Graves' Disease is a form of hyperthyroidism, meaning that the body's thyroid gland overproduces thyroid hormones, leading to a range of symptoms. This condition appears more commonly in women than in men, and typically it appears in women over age 20. Symptoms of Graves' Disease range from mild to severe; generally, treatment of some form is recommended to ensure that serious complications do not set in. You may also hear this condition called exopthalmic goiter, toxic diffuse goiter, Basedow's Disease, or Parry's Disease.
The most distinctive symptom of Graves' Disease is protruding eyeballs, caused by pressure in the tissue behind the eye.
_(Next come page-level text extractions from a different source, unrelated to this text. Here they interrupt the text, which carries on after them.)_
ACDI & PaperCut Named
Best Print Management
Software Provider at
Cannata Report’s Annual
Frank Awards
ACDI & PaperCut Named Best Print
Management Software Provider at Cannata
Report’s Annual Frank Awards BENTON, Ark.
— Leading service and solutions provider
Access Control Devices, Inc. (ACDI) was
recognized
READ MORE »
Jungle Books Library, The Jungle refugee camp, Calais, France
Patients may also experience an accelerated heartbeat, agitation, dermatitis, thickened skin, edema, weight loss, sensitivity to light, brittle hair, lighter menstrual periods, and an assortment of other symptoms. Because the protruding eyeballs associated with Graves' Disease are so distinctive, they are a common diagnostic criterion.
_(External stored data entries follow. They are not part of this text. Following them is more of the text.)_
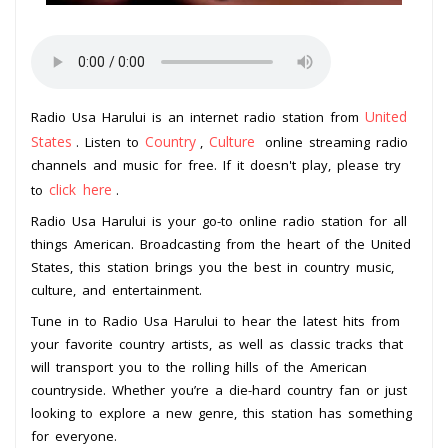
United
Radio Usa Harului is an internet radio station from
States
Country
Culture
. Listen to
,
online streaming radio
channels and music for free. If it doesn't play, please try
click here
to
.
Radio Usa Harului is your go-to online radio station for all
things American. Broadcasting from the heart of the United
States, this station brings you the best in country music,
culture, and entertainment.
Tune in to Radio Usa Harului to hear the latest hits from
your favorite country artists, as well as classic tracks that
will transport you to the rolling hills of the American
countryside. Whether you’re a die-hard country fan or just
looking to explore a new genre, this station has something
for everyone.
This disease is classified as an autoimmune disease, because it is caused by a change in the immune system which causes it to randomly attack the thyroid, stimulating the thyroid into producing more hormones. Often the root cause of autoimmune condition is unknown; it may be a reaction to stress, the patient's environment, diet, or medications, and it could be genetic in nature as well. Without treatment, Graves' Disease generally gets worse, and it can result in complications like vision loss, birth defects, and sometimes even death.
The condition is named for Dr. Robert James Graves, who wrote up a case of a patient with a thyroid problem and protruding eyes in 1835, although it has been documented as far back as 12th century Persia. Treatments for Graves' Disease focus on alleviating the symptoms and attempting to block the thyroid, regulating hormone production so that the body can return to normal. Beta blockers, anti-thyroid medications, and radioactive iodine can all be used in the treatment of Graves' Disease, and in extreme cases patients may opt for surgical removal of the thyroid, requiring a lifetime of hormone replacement.
The ocular problems related to Graves' Disease can sometimes be alleviated with eyedrops and moisturizers, although the condition may require surgery if the protruding eyeballs get too severe. Generally a doctor will discuss all of the options with a patient before deciding on the best course of treatment to pursue, and many doctors are happy to work with patients to develop a treatment plan which is as non-invasive as possible.